* Work required:
Below are the records; copy exactly the lines from the first through the one containing "висоти для дому та кафе", both included, and leave out the pictures.

* Dataset records:
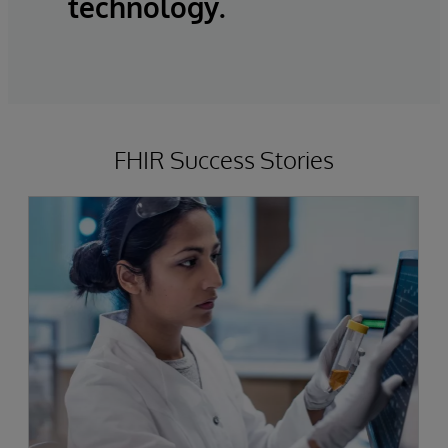
technology.
FHIR Success Stories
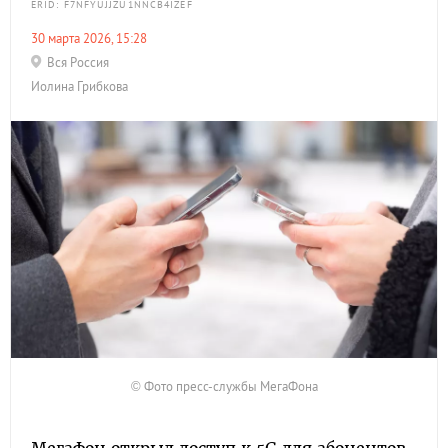
ERID: F7NFYUJJZU1NNCB4IZEF
30 марта 2026, 15:28
Вся Россия
Иолина Грибкова
© Фото пресс-службы МегаФона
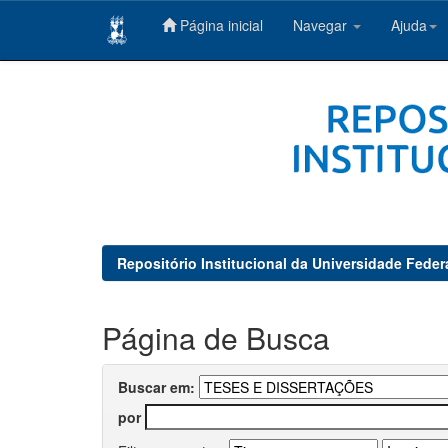
Página inicial
Navegar
Ajuda
Skip
navigation
Repositório Institucional da Universidade Feder
Página de Busca
Buscar em:
por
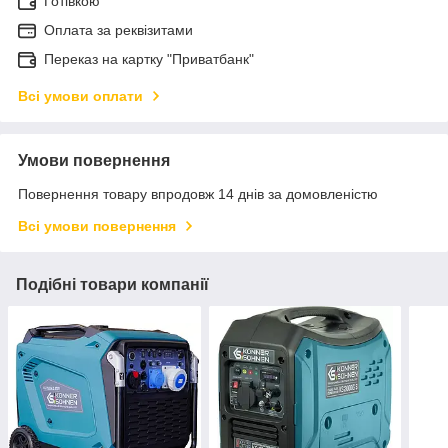
Готівкою
Оплата за реквізитами
Переказ на картку "Приватбанк"
Всі умови оплати
Умови повернення
Повернення товару впродовж 14 днів за домовленістю
Всі умови повернення
Подібні товари компанії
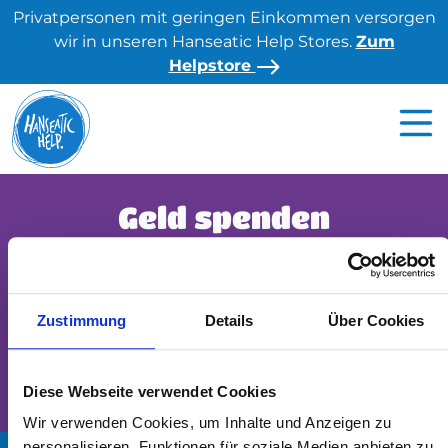
S
Privatpersonen mit geringen Einkommen versorgen
k
wir in unseren Hanseatic Help Stores.
Zum
i
Helpstore
p
t
o
c
o
n
Geld spenden
t
e
n
Deine Spende ermöglicht Hilfe auf Augenhöhe. Hilf
t
mit!
Zustimmung
Details
Über Cookies
Geld spenden
Diese Webseite verwendet Cookies
Wir verwenden Cookies, um Inhalte und Anzeigen zu
personalisieren, Funktionen für soziale Medien anbieten zu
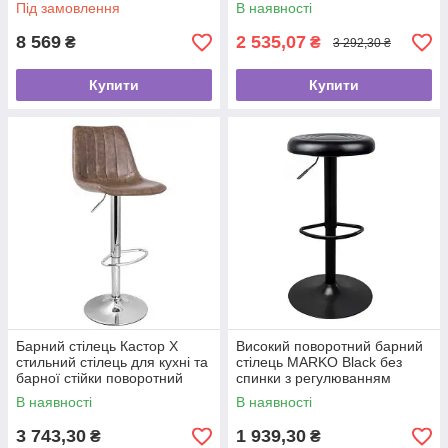
для майстрів VM_40
Під замовлення
В наявності
8 569
2 535,07
₴
₴
3 292,30 ₴
Купити
Купити
Барний стілець Кастор Х
Високий поворотний барний
стильний стілець для кухні та
стілець MARKO Black без
барної стійки поворотний
спинки з регулюванням
360°
висоти для дому та кафе
В наявності
В наявності
3 743,30
1 939,30
₴
₴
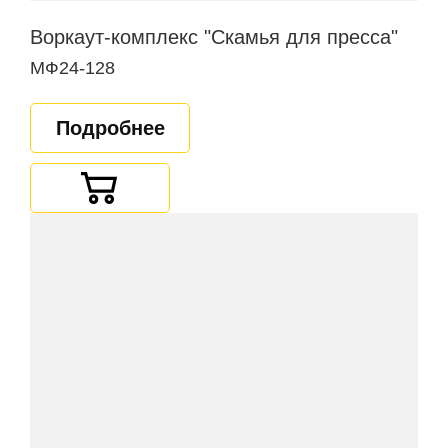
Воркаут-комплекс "Скамья для пресса"
МФ24-128
Подробнее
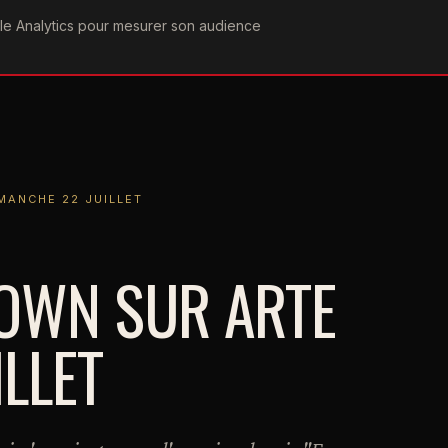
ogle Analytics pour mesurer son audience
COGRAPHIE
PAROLES
VIDÉOGRAPHIE
FORUMS
TEAM
E 22 JUILLET
MANCHE 22 JUILLET
OWN SUR ARTE
LLET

* Task solution:
technology.
FHIR Success Stories
ERID: F7NFYUJJZU1NNCB4IZEF
30 марта 2026, 15:28
Вся Россия
Иолина Грибкова
© Фото пресс-службы МегаФона
Página inicial
Navegar
Ajuda
Skip
navigation
Repositório Institucional da Universidade Feder
Página de Busca
Buscar em:
por
Готівкою
Оплата за реквізитами
Переказ на картку "Приватбанк"
Всі умови оплати
Умови повернення
Повернення товару впродовж 14 днів за домовленістю
Всі умови повернення
Подібні товари компанії
S
Privatpersonen mit geringen Einkommen versorgen
k
wir in unseren Hanseatic Help Stores.
Zum
i
Helpstore
p
t
o
c
o
n
Geld spenden
t
e
n
Deine Spende ermöglicht Hilfe auf Augenhöhe. Hilf
t
mit!
Zustimmung
Details
Über Cookies
Geld spenden
Diese Webseite verwendet Cookies
Wir verwenden Cookies, um Inhalte und Anzeigen zu
personalisieren, Funktionen für soziale Medien anbieten zu
для майстрів VM_40
Під замовлення
В наявності
8 569
2 535,07
₴
₴
3 292,30 ₴
Купити
Купити
Барний стілець Кастор Х
Високий поворотний барний
стильний стілець для кухні та
стілець MARKO Black без
барної стійки поворотний
спинки з регулюванням
360°
висоти для дому та кафе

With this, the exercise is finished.